Стояла тяжелая тишина. Наконец командир станции прямо-таки вбежал на концентрические сиреневые полосы, бледный, с трясущимися губами. Схватив за руку оказавшегося ближе всех — Кирьянов так и не угадал, кого, — он выговорил прерывающимся голосом:
— Семьдесят один час, ребята… Я уже и не чаял вас оттуда выдернуть…
— Семьдесят один час — чего? — послышался спокойный голос Зорича.
— Это вас не было семьдесят один час по вашему стандартному времени, — ответил командир. — Мы думали, все, получилось только с девятой попытки…
От его голоса мурашки бегали по коже. Теперь только до Кирьянова начало помаленьку доходить, что они были на волосок… что они очень даже свободно могли и не вернуться из неведомых пространств, и лучше не пытаться даже гадать, что способно было приключиться с героическими звездопроходцами в тех, ни на что не похожих краях…
ГЛАВА ОДИННАДЦАТАЯ
КАЖЕТСЯ, ЧЕГО-ТО УДОСТОЕН…
Генерал был невероятно правильный. Генералистее некуда. Ростом чуть не под потолок, косая сажень в плечах. Правда, он оказался не человеком, его физиономия была чем-то средним между человеческим лицом и курносой, брыластой мордой бульдога, но это лишь работало на образ. Вот уж в прямом смысле зверь, а не генерал, с какой стороны ни взгляни…
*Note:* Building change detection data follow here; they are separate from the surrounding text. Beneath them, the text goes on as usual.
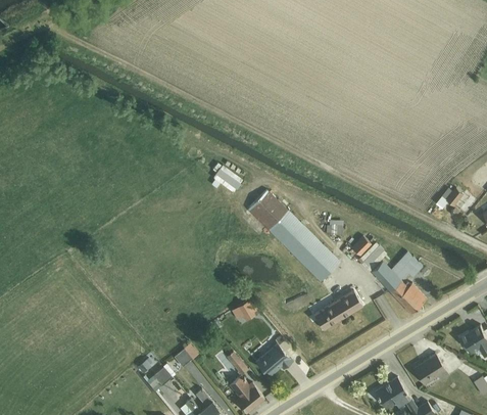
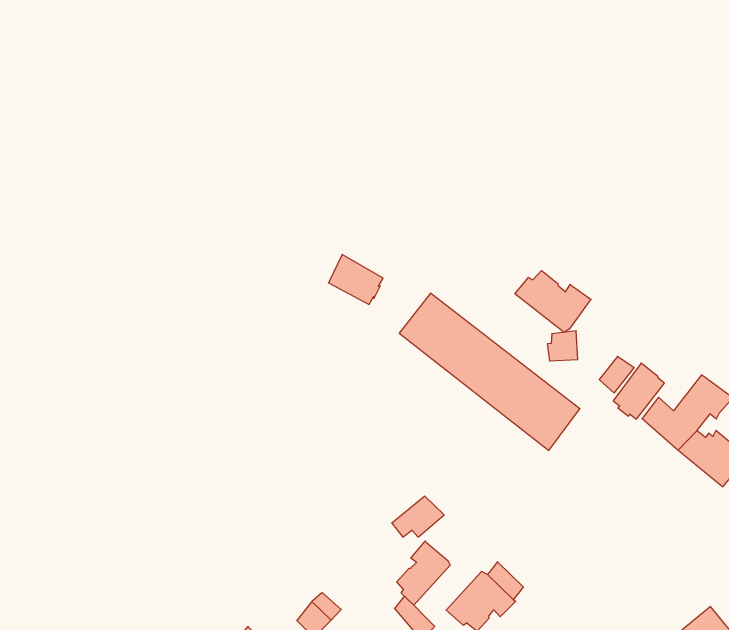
building: none -> [515,271,591,332]
building: [312,289,361,329] -> none
building: none -> [397,541,450,605]

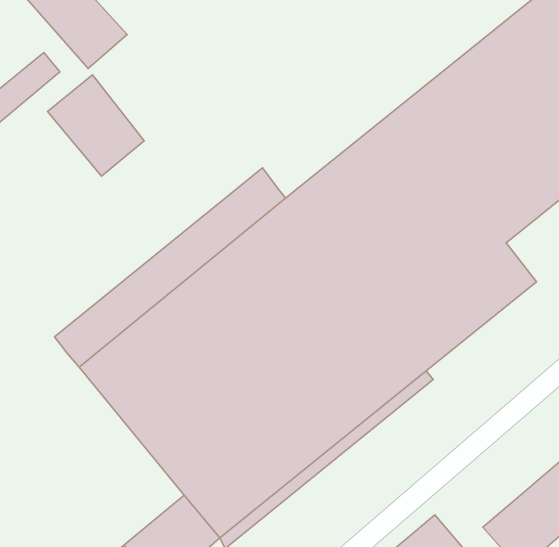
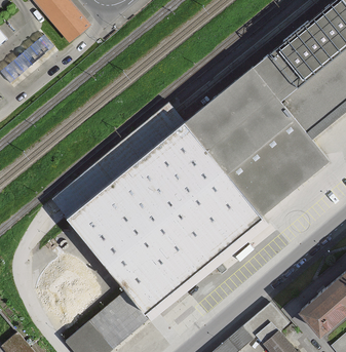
building: [48,75,144,176] -> none

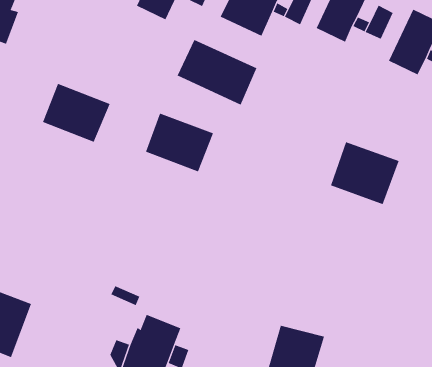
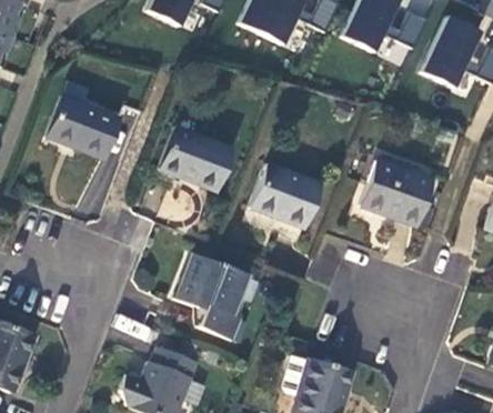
building: [177,39,257,105] -> none
building: none -> [251,161,322,228]
building: none -> [174,254,246,341]

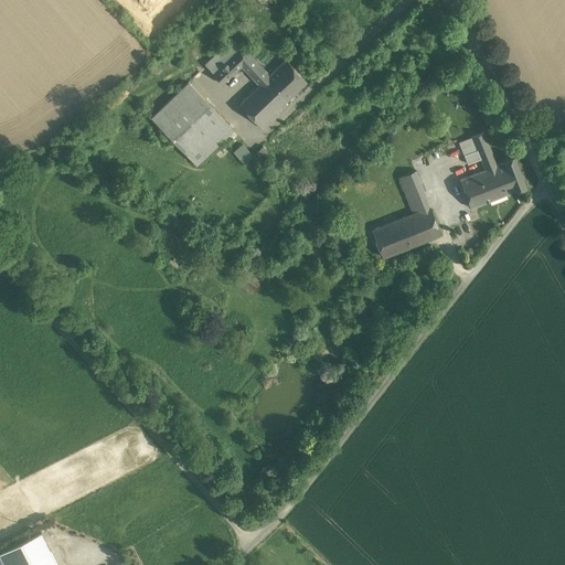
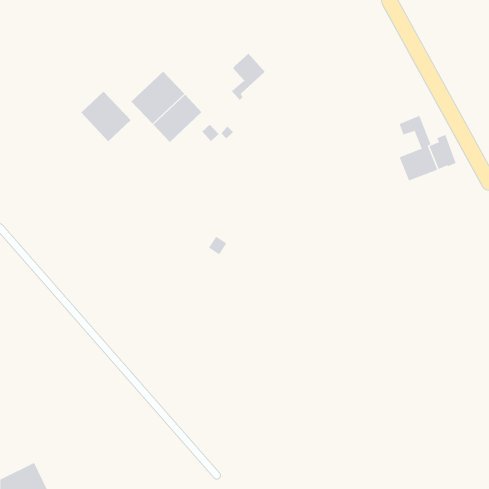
building: [213,49,280,129] -> none
building: none -> [80,91,131,142]
building: [371,172,440,258] -> none

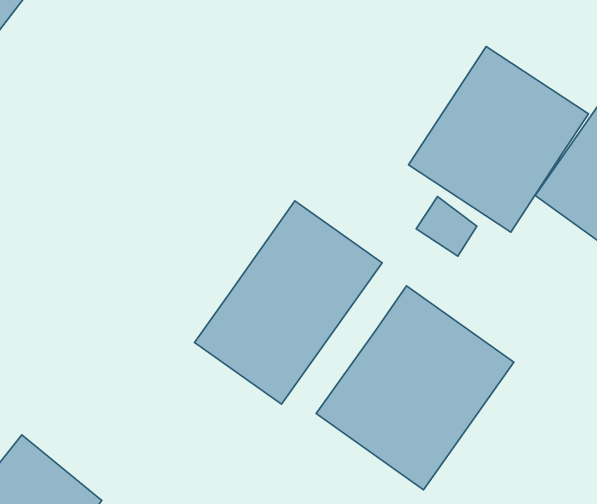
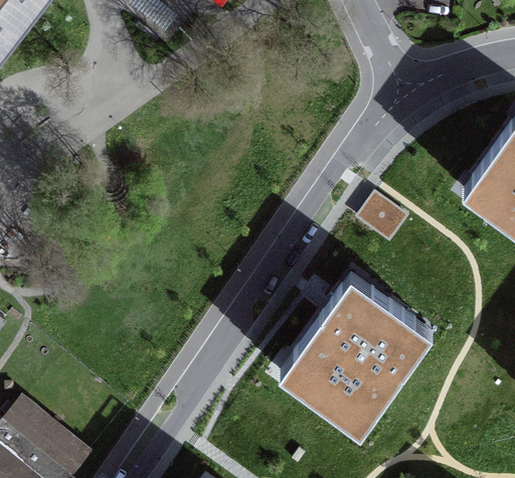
building: [408,47,588,232] -> none
building: [194,201,382,404] -> none

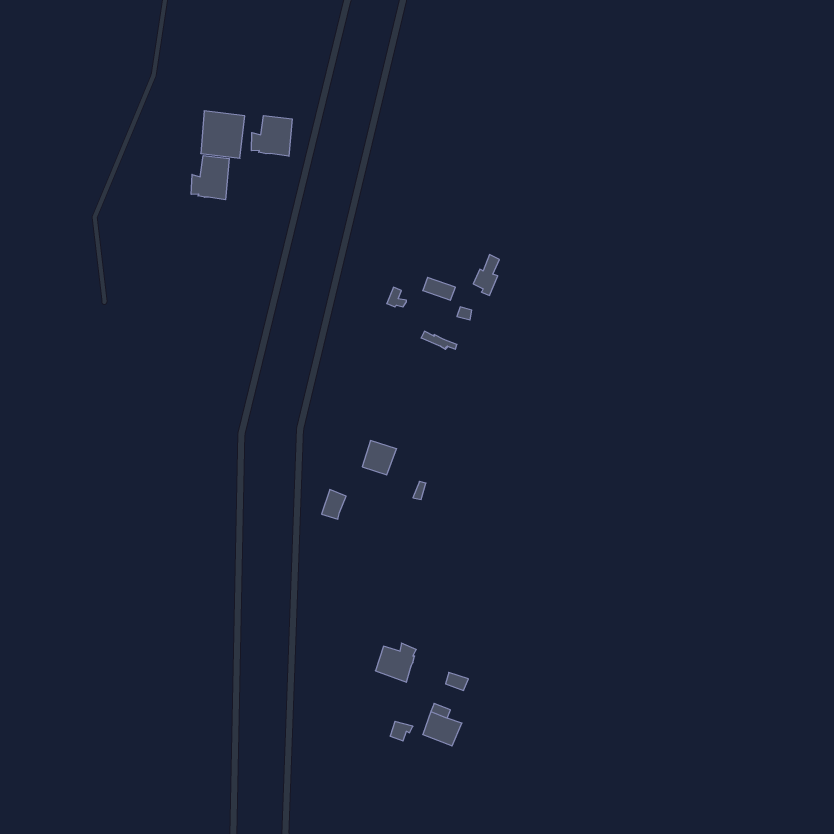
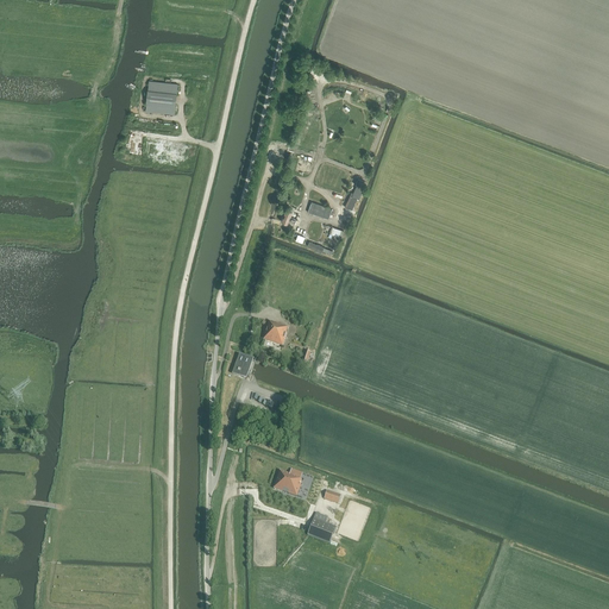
building: [251,116,292,156] -> none
building: [191,156,229,200] -> none

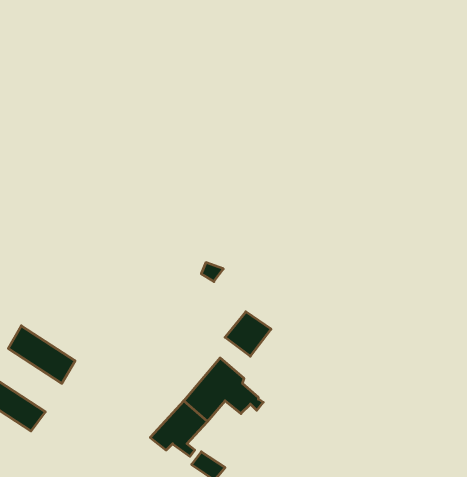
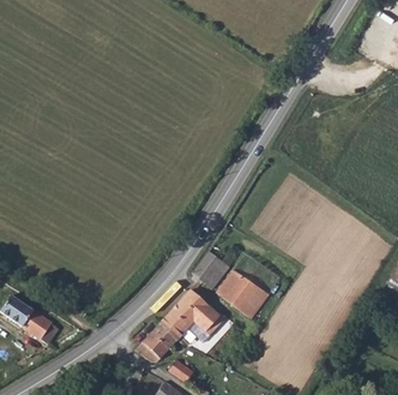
building: [8,326,75,383] -> none
building: none -> [216,269,267,317]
Он стоял у стола в актовом зальчике, высоченный, почти квадратный, основательный и несокрушимый, как египетская пирамида, в лазоревом мундире с золотыми кометами на погонах, внушительной коллекцией неизвестных наград на груди — среди них Кирьянов с ностальгической грустью углядел российский орден Почета — плетеными золотыми аксельбантами на левом плече и широким златотканым кушаком. Его безукоризненная русская речь, звучавшая грудами транслятора, все же удивительным образом напоминала громоподобное рычание могучего зверя. Правда, Кирьянов слушал вполуха: героизм и самоотверженность… беспрецедентный шаг вперед на тернистом пути научного познания Вселенной… долг и честь… В этом отношении мало что изменилось даже под другими звездами: слова были высокие и правильные, но казались не связанными с происшедшим, раздражали глупой высокопарностью, пышной казенщиной. “Все это уже было, мой славный Арата, — процитировал он, стоя с каменным лицом. — И на Земле, и под другими звездами…”
— Короче говоря, — прорычал генерал, пристукнув лапищей по столу так, что полированная коричневая плита жалобно скрипнула. — Хорошо поработали, душу вашу за хвост и об колено! Хвалю. И отмечаю, что наш сектор, бляха-муха, опять утер нос близлежащим, соседствующим, негласно соревнующимся… Чтоб так мне и дальше, орлы и соколики! Чего там воду в ступе толочь, подходи по старшинству, получай заслуженное! Штандарт-полковник Зорич!
Так и пошло — по старшинству. Когда подошла его очередь, Кирьянов сделал пять шагов к столу, принял из черной лапищи, покрытой жесткой, морщинистой кожей, синюю плоскую коробку с каким-то затейливым золотым вензелем на крышке. Усевшись на место, украдкой заглянул. Там, на синем бархате, покоилась восьмиконечная звезда размером с блюдечко, покрытая россыпью блистающих камешков, ежесекундно менявших цвет и оттенок, разноцветными эмалями, золотыми арабесками тончайшей работы. Регалия выглядела крайне внушительно.